# USPS Oversized Package Rates | Overview

When shipping oversized packages via USPS, you may pay a higher rate. These rates take into account the overall size of the package rather than the weight. USPS uses dimensional (DIM) weight to accommodate lighter packages that take up extra cargo space. USPS considers oversized packages to be over 108 inches but not more than 130 inches in combined length and girth.

USPS Flat Rate packaging and Regional Rate boxes are excluded from using dimensional weight.

#### Dimensional price rules

Dimensional price applies to low-density USPS parcels that meet these guidelines:

Packages that qualify for dimensional pricing will be assessed using the higher of these two rates:

• Actual weight rate
• Dimensional weight rate

#### Calculating dimensional weight

To make this determination, USPS assigns a "dimensional weight" to each package. For these large and lightweight shipments, USPS will determine if the actual weight rate or if the dimensional weight rate is higher. The higher of the two will be the postage price.

The parcel shape determines how dimensional weight is calculated.
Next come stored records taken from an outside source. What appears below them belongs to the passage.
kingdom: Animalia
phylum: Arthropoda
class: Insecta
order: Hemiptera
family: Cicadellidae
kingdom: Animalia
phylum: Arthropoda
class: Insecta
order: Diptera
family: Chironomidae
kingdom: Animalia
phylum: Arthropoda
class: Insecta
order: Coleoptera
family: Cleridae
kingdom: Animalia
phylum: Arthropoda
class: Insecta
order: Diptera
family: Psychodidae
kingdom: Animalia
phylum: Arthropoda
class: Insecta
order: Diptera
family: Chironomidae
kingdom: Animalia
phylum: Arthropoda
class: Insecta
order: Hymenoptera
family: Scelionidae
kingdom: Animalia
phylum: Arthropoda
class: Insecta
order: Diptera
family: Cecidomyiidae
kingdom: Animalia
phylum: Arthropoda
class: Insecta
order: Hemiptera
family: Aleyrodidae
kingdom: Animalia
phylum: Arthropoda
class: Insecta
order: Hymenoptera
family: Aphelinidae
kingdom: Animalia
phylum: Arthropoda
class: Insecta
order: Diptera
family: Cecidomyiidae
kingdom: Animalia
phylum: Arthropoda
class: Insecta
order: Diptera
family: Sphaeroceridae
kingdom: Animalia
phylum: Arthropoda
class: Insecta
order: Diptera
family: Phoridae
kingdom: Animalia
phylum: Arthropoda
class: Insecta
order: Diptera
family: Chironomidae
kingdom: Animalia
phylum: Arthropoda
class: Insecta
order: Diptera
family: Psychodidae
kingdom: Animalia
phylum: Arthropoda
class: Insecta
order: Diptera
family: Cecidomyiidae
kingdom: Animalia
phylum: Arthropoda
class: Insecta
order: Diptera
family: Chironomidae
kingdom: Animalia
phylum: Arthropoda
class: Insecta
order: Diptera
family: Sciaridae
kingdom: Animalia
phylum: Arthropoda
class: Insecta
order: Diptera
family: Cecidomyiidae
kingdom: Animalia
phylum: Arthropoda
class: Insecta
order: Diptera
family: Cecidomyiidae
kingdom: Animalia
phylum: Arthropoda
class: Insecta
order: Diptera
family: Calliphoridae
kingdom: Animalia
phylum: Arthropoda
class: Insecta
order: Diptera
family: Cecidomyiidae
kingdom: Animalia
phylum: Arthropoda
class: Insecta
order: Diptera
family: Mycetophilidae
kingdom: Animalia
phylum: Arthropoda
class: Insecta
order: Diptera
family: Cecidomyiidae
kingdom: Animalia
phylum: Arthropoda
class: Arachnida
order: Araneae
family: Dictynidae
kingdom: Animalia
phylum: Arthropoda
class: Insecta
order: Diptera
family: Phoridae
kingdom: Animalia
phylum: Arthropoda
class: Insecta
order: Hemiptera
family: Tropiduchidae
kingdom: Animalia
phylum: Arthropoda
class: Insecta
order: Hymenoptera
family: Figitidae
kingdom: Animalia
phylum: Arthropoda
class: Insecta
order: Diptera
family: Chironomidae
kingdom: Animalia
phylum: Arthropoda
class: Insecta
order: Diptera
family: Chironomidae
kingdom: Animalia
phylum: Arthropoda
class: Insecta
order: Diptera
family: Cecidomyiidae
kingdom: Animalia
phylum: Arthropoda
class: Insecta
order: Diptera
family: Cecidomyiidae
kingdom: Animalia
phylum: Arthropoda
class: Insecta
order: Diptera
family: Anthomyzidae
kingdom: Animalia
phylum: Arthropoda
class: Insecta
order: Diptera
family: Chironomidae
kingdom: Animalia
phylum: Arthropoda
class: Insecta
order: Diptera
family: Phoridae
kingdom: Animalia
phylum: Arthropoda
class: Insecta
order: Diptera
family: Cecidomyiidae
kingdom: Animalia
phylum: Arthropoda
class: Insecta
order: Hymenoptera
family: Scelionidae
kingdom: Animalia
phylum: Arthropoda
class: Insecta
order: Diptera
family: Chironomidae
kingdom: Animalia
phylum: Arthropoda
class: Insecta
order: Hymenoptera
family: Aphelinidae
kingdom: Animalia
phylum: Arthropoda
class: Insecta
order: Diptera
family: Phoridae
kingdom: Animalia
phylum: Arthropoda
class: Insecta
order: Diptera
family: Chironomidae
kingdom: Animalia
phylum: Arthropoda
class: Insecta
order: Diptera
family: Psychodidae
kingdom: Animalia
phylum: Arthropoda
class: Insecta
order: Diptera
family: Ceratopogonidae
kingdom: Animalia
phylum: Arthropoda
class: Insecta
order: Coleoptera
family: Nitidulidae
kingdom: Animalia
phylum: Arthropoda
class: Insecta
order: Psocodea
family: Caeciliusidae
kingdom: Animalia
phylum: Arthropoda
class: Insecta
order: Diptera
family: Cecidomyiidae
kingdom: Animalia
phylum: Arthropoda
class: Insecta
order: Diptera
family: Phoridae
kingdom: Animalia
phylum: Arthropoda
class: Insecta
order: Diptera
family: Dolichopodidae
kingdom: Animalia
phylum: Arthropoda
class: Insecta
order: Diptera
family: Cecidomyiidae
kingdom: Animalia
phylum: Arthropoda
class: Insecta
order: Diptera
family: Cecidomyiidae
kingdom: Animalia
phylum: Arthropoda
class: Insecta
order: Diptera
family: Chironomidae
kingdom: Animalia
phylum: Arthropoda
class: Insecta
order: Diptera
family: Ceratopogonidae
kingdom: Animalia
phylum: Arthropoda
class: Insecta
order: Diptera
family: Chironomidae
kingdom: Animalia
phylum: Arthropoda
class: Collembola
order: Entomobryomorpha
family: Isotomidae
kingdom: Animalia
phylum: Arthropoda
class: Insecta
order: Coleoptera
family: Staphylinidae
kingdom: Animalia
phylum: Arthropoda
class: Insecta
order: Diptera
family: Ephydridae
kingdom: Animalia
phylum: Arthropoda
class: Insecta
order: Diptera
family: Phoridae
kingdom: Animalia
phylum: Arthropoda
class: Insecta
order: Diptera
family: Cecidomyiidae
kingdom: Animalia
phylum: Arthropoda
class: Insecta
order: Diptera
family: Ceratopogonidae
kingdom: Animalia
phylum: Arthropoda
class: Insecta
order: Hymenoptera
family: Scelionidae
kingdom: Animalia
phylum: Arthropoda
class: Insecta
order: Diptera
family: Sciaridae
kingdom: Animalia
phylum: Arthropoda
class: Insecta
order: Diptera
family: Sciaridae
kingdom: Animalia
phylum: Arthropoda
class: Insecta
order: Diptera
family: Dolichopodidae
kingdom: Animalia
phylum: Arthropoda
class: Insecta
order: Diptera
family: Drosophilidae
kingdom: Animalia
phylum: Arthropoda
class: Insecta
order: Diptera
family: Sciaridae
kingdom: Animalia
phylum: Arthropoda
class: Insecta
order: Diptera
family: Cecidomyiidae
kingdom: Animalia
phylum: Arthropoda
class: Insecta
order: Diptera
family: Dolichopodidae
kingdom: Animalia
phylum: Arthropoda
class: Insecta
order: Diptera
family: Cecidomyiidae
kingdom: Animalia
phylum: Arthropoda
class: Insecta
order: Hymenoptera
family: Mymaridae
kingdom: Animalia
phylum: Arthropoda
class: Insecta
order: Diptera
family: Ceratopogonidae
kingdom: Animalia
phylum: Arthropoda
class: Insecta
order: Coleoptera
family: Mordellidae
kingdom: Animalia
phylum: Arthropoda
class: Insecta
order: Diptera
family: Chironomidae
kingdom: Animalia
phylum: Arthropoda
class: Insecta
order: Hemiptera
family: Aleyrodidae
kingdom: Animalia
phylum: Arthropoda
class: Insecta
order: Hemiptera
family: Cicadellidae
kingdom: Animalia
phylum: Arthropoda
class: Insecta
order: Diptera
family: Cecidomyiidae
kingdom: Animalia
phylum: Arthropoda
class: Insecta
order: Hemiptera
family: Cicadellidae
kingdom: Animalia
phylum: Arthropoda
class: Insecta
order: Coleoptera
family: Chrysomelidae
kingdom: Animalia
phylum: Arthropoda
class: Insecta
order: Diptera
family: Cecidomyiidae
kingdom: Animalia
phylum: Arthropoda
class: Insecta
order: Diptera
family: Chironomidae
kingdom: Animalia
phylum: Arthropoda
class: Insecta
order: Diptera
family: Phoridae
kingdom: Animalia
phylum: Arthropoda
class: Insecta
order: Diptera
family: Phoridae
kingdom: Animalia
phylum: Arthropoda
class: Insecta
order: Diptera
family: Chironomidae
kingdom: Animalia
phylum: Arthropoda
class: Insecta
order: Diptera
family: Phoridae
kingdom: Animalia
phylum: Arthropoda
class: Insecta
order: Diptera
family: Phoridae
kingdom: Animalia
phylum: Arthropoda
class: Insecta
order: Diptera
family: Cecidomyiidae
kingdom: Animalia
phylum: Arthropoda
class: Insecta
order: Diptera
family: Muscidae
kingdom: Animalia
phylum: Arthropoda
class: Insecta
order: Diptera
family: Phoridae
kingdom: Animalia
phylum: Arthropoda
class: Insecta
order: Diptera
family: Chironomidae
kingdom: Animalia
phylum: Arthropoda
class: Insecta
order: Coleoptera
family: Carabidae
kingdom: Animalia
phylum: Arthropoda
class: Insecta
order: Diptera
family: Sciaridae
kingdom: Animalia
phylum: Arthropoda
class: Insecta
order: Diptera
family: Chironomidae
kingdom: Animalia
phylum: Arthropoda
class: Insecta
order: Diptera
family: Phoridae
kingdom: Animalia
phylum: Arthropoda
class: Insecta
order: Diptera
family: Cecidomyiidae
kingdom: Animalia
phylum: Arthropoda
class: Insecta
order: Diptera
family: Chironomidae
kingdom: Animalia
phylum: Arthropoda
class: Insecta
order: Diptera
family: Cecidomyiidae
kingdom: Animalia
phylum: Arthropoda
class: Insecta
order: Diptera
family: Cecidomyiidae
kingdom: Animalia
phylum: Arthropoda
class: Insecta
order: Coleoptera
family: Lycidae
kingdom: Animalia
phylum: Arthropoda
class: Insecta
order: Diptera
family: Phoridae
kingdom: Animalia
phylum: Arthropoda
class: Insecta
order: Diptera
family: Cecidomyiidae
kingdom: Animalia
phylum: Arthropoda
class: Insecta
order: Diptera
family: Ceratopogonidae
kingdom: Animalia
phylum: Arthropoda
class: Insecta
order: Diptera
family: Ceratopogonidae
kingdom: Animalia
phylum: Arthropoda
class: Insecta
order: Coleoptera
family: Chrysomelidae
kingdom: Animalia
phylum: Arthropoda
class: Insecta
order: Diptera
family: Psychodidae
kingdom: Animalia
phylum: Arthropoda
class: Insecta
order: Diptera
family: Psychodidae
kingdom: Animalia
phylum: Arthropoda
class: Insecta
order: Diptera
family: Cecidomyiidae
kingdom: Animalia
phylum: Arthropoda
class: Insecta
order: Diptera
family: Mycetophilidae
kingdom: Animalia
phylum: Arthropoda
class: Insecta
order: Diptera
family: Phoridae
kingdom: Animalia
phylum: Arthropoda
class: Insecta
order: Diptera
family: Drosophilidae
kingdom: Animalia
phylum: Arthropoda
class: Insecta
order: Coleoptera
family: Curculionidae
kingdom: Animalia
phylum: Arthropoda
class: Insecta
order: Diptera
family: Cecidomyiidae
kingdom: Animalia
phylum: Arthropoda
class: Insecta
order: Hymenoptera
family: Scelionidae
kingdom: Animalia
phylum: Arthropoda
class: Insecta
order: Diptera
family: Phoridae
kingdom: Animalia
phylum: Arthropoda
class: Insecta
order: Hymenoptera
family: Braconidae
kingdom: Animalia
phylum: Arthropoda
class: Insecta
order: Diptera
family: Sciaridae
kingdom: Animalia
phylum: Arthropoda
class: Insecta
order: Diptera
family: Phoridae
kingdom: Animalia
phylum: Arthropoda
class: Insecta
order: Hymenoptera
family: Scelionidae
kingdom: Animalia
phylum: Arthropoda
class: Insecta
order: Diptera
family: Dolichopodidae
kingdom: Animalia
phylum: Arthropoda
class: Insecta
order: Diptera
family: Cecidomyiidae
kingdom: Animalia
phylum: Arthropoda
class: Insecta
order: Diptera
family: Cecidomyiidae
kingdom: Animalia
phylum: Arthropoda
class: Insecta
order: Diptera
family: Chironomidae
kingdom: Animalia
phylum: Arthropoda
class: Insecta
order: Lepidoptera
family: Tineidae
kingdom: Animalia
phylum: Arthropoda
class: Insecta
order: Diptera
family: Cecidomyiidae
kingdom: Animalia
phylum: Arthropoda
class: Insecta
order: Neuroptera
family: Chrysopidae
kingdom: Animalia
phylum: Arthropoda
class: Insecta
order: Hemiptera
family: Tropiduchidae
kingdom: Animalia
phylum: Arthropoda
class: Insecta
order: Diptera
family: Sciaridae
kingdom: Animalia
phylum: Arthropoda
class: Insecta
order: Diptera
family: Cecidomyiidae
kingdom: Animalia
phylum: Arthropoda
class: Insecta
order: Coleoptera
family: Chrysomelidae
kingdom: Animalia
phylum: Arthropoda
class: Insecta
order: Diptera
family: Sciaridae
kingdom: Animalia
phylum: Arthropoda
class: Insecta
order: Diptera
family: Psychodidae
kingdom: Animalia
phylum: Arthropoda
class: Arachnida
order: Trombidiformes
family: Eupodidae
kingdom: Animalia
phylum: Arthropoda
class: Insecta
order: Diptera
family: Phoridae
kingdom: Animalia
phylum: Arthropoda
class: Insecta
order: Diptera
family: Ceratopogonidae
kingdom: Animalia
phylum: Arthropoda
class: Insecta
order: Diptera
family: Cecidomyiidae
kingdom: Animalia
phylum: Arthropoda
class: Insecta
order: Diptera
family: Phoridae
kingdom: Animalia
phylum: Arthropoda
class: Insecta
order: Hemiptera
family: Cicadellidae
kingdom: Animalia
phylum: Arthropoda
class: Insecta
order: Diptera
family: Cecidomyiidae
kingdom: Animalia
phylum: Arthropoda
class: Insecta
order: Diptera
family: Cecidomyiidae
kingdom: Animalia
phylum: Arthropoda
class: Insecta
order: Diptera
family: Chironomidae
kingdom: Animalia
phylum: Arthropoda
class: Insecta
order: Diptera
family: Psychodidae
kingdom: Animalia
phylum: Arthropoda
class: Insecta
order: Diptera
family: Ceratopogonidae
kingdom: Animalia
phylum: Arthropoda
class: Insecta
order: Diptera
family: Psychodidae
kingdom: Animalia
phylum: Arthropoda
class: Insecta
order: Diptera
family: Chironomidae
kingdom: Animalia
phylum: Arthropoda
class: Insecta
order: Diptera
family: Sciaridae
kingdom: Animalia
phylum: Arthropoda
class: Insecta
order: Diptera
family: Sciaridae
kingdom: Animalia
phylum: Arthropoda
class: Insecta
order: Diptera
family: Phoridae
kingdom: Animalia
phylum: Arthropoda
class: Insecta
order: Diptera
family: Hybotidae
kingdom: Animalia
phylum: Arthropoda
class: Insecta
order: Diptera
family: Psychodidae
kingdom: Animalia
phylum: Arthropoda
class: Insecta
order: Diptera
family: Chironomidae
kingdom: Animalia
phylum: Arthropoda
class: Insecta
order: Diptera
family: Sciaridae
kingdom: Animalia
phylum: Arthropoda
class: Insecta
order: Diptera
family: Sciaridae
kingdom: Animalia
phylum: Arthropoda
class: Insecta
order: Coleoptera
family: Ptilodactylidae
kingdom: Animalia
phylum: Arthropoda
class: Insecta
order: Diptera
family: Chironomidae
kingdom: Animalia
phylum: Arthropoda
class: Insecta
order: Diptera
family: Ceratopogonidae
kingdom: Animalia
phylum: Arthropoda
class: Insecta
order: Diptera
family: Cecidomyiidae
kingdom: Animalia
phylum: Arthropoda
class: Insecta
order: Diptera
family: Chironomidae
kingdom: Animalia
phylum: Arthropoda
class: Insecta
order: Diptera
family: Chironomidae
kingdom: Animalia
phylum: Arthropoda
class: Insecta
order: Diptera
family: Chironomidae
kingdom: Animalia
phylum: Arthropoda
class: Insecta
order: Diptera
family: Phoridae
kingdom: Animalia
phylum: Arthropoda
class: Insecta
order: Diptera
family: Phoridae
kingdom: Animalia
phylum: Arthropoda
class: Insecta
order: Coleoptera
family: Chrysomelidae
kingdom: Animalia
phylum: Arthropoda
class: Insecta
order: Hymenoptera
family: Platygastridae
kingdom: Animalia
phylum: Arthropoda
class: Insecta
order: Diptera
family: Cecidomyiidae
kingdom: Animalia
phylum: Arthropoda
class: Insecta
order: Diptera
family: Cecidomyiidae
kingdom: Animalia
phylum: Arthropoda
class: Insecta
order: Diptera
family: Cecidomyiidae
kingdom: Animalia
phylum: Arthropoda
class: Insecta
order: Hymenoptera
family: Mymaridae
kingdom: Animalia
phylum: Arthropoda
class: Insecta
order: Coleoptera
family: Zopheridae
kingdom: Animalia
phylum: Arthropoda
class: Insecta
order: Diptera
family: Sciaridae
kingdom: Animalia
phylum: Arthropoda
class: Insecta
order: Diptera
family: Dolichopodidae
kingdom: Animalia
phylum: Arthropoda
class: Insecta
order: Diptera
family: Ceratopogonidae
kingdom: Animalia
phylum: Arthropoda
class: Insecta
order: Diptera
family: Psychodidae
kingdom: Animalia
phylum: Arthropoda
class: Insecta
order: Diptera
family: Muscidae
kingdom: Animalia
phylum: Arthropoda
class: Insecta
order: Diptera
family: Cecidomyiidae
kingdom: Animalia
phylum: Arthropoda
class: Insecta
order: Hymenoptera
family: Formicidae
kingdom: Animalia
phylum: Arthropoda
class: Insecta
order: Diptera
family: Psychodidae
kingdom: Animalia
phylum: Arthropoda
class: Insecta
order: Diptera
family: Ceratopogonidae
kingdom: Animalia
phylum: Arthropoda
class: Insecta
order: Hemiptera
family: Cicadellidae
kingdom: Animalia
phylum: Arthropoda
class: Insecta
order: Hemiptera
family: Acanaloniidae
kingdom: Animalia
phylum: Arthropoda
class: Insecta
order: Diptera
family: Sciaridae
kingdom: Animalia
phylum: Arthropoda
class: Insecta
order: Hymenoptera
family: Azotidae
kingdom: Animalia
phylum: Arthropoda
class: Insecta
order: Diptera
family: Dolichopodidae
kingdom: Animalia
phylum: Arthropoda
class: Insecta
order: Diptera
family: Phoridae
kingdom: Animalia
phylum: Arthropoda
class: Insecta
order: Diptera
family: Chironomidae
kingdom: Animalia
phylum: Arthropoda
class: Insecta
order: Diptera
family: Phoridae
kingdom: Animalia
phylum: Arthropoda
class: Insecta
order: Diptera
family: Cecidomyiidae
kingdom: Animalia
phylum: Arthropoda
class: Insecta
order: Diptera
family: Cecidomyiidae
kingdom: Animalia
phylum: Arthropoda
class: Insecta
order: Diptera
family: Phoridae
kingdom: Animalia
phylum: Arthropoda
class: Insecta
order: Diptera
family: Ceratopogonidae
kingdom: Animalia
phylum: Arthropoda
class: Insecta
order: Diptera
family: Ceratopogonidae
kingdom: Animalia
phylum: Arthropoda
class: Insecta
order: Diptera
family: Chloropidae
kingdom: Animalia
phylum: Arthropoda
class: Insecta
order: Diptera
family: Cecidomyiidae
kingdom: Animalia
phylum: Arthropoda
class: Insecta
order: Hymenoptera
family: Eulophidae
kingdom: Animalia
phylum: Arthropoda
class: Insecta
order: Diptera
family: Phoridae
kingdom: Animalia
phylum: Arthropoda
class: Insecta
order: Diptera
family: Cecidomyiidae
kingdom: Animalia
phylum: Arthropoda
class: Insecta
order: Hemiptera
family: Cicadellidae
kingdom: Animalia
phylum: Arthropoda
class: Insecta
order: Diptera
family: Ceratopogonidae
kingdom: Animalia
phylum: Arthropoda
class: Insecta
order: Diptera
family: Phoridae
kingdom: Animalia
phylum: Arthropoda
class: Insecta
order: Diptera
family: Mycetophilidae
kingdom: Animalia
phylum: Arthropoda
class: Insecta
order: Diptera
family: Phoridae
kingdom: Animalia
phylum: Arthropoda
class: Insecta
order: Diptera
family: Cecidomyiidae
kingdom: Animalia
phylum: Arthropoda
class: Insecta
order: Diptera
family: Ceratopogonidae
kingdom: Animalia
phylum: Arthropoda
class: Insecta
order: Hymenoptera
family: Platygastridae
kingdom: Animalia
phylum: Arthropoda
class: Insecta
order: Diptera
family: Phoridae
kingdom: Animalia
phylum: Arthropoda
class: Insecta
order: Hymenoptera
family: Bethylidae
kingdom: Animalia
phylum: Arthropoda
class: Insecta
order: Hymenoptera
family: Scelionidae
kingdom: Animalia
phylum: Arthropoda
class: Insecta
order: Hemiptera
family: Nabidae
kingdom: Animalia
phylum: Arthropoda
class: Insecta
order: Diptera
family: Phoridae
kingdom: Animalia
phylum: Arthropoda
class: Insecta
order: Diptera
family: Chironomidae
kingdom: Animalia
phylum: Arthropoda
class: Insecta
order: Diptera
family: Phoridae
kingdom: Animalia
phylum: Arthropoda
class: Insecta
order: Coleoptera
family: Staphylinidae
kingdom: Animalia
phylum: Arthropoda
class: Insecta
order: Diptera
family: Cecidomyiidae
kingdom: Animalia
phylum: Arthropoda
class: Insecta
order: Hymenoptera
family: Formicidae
##### Rectangular parcels:
1. Measure the length, width, and height in inches. Round off each measurement to the nearest whole inch.
For example 20.25" rounds down to 20 inches, 20.75" rounds up to 21 inches.
Learn how to measure packages
2. Multiply the length by the width by the height:
L x W x H = Volume in Cubic Inches
3. If the result is equal to or greater than 1,728 cubic inches, divide the result by 166.
(Volume in Cubic Inches)/166 = Dimensional Weight
Round up to the next whole number to determine the dimensional weight in pounds.
If the volume is less than 1,728 cubic inches, then USPS will use the Actual Weight to determine the postage cost.
4. Use the dimensional weight to find the postage cost on a USPS rate table. Find USPS' published rate tables.
##### Non-rectangular parcels:
1. Measure the length, width, and height in inches at their extreme dimensions. Round off each measurement to the nearest whole inch.
For example 20.25" rounds down to 20 inches, 20.75" rounds up to 21 inches.
Learn how to measure packages
2. Multiply the length by the width by the height:
L x W x H = Volume in Cubic Inches
3. Multiply the result by an adjustment factor of 0.785:
Volume x 0.785 = Adjusted Volume in Cubic Inches
4. If the result is equal to or greater than 1,728 cubic inches, divide the result by 166.
(Volume in Cubic Inches)/166 = Dimensional Weight
Round up to the next whole number to determine the dimensional weight in pounds.
If the volume is less than 1,728 cubic inches, then USPS will use the Actual Weight to determine the postage cost.
5. If the dimensional weight exceeds 70 pounds, the mailer pays the 70-pound price.
6. Use the dimensional weight to find the postage cost on a USPS rate table. Find USPS' published rate tables.